Importing 2010 SF1 Census in PostgreSQL

The Census Bureau provides a template MS Access database for importing fixed width/comma delimited  SF1 files. Nice if you have MS Acess, which I don't.


With the help of MDBTools, I extracted the schema (using the mdb-schema command) from the Census provided template database. With a little bit of sed/awk/vi munging I converted the the schema into valid sql script that creates the SF1 tables in PostgreSQL.

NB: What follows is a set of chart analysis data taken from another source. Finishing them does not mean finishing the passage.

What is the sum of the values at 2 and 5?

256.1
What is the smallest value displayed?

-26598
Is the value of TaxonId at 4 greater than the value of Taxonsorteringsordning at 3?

Create a data base and run the script to create the tables
createdb SF1_2010
psql SF1_2010 -f create_SF1_tables.sql
You can import all or just the ones you need. For example, I wanted the total population count by age and sex by census tract. The 2010 Summary File 1 document shows the file containing the data I wanted (Chapter 6 The Data Dictionary), which was in xx000172010.sf1. Use the postgres copy command to import the data tables. 
COPY sf1_00017 FROM '/path/to/xx000172010.sf1' CSV;
The SF1 database also provides a geo_header table common to all SF1 data files. Unlike the SF1 data files, which are comma delimited, the geo_header file uses fixed length records. This can be imported with a bit file munging and some sql foo. The first step is to read the geoheader into a temporary table with each line as a record. There's a script for this also.

CREATE TABLE geo_header_staging (data text);
COPY geo_header_staging FROM '/path/to/dcgeo2010.sf1' DELIMITER AS '|';
Note that "|" is used as a delimiter to read the entire line.  


The second part is to use PostgreSQL's string functions to extract the values and insert them into the correct field in the geo_header table. Writing the sql would have taken some time, but fortunately the Census provides a SAS import script which I used as a starting point. With some more sed/awk/cut/paste/vi munging, I produced an import script.
psql SF1_2010 -f geo_header_to_postgresql.sql
This will create a PostgreSQL database with a valid geo_header table that you can use for querying by census geography. The primary key is logrecno, which ties together the geography with the data. Query for the logrecno for the geography of interest, then query for the data using the logrecno.
SELECT logrecno from geo_header_sf1 WHERE tract ='192200' AND sumlev ='140' AND name = ' Census Tract 1922';

SELECT * FROM sf1_00017 WHERE logrecno ='69229';
After selecting and summarizing the data, I produced a population pyramid. Whew!